Among the entries below, extract exactly the lines that run from the one with "Berdagang DUSK secara" through the one with "Alimentos para Dieta Cetogênica – Conheça os", both ends included.

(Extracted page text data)
# # # # # # #

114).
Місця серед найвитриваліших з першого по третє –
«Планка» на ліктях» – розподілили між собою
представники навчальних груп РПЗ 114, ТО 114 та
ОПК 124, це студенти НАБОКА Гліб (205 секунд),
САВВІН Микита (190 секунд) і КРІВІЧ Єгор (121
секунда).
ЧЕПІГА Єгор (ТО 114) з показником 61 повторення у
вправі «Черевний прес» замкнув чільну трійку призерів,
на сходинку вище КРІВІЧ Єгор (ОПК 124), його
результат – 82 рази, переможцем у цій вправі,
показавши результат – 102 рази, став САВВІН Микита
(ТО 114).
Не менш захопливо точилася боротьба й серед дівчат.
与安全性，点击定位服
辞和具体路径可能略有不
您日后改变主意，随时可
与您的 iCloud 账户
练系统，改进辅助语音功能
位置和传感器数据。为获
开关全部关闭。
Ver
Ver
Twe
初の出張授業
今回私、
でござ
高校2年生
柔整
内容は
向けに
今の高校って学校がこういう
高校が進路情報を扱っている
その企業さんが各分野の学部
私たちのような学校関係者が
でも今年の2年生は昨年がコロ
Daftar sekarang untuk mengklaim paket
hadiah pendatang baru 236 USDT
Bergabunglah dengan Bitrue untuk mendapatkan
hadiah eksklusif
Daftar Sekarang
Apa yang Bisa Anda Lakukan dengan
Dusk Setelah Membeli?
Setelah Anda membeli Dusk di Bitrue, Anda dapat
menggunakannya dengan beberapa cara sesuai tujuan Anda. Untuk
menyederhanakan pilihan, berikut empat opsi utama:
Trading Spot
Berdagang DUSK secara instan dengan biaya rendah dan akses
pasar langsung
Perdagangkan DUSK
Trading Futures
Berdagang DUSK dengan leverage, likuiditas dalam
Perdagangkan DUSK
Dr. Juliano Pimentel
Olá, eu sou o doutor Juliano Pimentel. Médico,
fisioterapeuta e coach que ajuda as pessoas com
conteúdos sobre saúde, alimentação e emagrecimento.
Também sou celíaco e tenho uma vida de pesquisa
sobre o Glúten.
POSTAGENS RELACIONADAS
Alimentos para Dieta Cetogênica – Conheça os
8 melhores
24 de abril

# # # # # # #

TASK SOLUTION:
Berdagang DUSK secara instan dengan biaya rendah dan akses
pasar langsung
Perdagangkan DUSK
Trading Futures
Berdagang DUSK dengan leverage, likuiditas dalam
Perdagangkan DUSK
Dr. Juliano Pimentel
Olá, eu sou o doutor Juliano Pimentel. Médico,
fisioterapeuta e coach que ajuda as pessoas com
conteúdos sobre saúde, alimentação e emagrecimento.
Também sou celíaco e tenho uma vida de pesquisa
sobre o Glúten.
POSTAGENS RELACIONADAS
Alimentos para Dieta Cetogênica – Conheça os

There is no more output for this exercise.